- The Washington Times - Friday, May 21, 2010


While Congress wrestles yet again with climate change legislation promoted as an energy bill, the U.S. Environmental Protection Agency (EPA) is charging forward with draconian regulations designed to punish key sectors of our struggling economy while yielding little or nothing in the way of actual environmental improvement. This week, the EPA published a rule on light-duty vehicle emissions, so the regulations are truly underway.

Neither the EPA nor the Obama administration ever thought it would come to this. The stringent EPA regulations proposed - and now being enacted - were supposed to drive lawmakers to choose a cap-and-trade or tax legislation alternative to preempt the regulations. Legislation has stalled. The EPA regulations have not.

Enter the legal challenges. In addition to Southeastern Legal Foundation’s administrative legal challenge and actions with the U.S. Court of Appeals for the District of Columbia, dozens of organizations representing industry, consumers and elected officials have stepped forward to challenge the flawed scientific and legal basis for enacting the regulations.

With millions of jobs at stake in the unprecedented federal regulatory power-grab, 15 states that will bear a huge burden under the new regulations have this year gone to court to stop the EPA. Virginia, Texas, Florida, Alabama and others have argued that carbon dioxide - the greenhouse gas under scrutiny - has not been proven to harm human health or welfare under the Clean Air Act. These states are subjecting the so-called global warming consensus to scrutiny that it cannot withstand. While smearing those who have the temerity to question their edicts, the International Panel on Climate Change (IPCC) and the EPA have been caught red-handed basing their conclusions on “science” that on key issues was shoddy at best and fraudulent at worst. Not even all the king’s horses and all the king’s men can put Humpty Dumpty back together again.

The issue is carbon dioxide - the gas we breathe out and plant life breathes in, a trace gas comprising only 388 parts out of every million in the atmosphere. While the science becomes more complicated as we measure global systems, this basic knowledge provides the backdrop for what can only be described as a political struggle with a scientific component, as opposed to what it should be - a scientific debate resulting in sound public policy.

The State of New York has entered the fray as one of 16 states supporting the EPA’s regulatory drive. New York now argues it is improper to send a case back to the EPA for reconsideration based on new scientific information that shows flaws in an EPA finding. This is puzzling indeed because in 1983, New York argued that new scientific evidence had come to light after the EPA closed its public comment period in a similar Clean Air Act issue. Evidently, New York was for this before it was against it.

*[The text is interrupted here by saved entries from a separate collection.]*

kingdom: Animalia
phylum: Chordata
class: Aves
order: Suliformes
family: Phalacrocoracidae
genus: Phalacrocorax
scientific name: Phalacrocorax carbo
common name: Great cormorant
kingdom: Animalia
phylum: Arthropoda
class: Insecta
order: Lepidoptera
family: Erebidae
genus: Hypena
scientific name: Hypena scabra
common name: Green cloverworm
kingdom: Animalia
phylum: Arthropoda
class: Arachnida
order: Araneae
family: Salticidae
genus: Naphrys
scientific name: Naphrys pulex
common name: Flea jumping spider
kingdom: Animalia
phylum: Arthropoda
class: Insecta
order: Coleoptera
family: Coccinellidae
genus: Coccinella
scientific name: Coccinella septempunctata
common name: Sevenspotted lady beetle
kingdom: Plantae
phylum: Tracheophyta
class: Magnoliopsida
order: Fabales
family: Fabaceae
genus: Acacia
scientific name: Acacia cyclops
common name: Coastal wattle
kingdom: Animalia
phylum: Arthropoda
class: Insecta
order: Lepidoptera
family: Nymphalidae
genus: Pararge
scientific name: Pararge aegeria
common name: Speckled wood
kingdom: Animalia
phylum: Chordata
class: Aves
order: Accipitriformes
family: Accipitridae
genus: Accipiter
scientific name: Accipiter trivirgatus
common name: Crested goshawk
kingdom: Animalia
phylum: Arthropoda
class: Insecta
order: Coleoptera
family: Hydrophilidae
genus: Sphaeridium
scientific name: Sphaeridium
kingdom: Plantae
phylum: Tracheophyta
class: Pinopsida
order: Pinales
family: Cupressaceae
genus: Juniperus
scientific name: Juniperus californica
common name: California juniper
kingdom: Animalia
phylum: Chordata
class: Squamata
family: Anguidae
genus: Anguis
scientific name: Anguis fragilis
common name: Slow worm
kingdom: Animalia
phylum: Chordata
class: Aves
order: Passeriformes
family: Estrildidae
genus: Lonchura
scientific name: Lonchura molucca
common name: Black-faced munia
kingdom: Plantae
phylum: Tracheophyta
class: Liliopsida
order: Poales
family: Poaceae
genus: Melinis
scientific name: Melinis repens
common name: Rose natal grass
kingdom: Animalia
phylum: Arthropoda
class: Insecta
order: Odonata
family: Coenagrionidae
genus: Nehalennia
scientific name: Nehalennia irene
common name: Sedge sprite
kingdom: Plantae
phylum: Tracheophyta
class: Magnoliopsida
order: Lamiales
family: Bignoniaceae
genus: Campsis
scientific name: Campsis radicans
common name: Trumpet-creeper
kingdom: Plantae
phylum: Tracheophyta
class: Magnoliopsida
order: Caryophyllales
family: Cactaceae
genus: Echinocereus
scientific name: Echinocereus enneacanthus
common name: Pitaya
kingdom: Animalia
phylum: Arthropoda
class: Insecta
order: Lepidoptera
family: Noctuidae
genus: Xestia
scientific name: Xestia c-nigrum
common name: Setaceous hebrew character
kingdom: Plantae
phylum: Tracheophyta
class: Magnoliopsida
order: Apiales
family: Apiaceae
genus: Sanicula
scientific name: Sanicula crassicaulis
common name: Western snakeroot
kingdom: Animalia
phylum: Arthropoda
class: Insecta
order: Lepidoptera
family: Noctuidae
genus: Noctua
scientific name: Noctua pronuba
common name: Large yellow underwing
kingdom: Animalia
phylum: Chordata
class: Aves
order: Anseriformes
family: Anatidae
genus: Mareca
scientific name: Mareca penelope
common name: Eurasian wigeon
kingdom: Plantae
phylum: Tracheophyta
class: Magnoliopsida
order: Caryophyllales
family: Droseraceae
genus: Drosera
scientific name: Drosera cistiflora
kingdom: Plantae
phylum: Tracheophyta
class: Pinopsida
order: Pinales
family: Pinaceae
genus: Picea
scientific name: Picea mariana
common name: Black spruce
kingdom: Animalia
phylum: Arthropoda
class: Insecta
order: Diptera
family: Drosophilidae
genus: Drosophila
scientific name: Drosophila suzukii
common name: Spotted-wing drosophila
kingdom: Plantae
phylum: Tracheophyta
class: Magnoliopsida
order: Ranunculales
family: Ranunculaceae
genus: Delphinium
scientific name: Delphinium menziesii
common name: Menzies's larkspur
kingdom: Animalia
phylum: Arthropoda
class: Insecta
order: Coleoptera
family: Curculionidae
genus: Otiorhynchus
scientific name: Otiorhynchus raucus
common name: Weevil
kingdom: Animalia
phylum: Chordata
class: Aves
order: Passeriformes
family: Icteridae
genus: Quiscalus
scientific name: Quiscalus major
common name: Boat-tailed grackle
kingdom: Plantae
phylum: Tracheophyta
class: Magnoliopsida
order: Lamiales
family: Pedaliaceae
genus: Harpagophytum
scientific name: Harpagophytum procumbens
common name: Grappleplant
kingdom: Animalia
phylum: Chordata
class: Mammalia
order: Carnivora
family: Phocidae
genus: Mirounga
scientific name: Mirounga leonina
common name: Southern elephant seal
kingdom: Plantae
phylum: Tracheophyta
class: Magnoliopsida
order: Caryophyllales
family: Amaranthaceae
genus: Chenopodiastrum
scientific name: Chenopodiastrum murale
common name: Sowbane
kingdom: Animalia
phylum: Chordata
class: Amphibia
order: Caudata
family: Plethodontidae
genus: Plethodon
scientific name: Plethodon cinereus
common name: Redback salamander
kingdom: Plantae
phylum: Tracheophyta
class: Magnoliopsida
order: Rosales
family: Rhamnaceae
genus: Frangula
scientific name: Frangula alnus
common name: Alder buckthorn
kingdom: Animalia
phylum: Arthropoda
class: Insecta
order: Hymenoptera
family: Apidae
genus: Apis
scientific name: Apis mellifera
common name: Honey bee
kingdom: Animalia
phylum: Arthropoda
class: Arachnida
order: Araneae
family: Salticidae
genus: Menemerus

Ironically, the EPA has also done a 180-degree turn, standing stubbornly against solid scientific evidence that the IPCC and NASA “science” on climate change is flawed and full of errors and omissions. In the past, the EPA has been willing in many similar circumstances to address scientific evidence that comes to light after it has begun rulemaking.

Why the change of heart? Why the rush to enact trillion-dollar regulations? Why the determined exclusion of critical evidence demonstrating that the rules are based on flawed science? The full-court press by the Obama administration and the EPA, ostensibly designed to force Congress into legislation that would preempt the EPA in this area, rushes forward apace. States like New York cheer them on and say, yes, the emperor’s garments are wondrous to behold.

Shannon L. Goessling is executive director and chief legal counsel for Southeastern Legal Foundation, a public interest law firm representing 15 members of Congress and more than a dozen companies and professional associations challenging EPA climate regulations.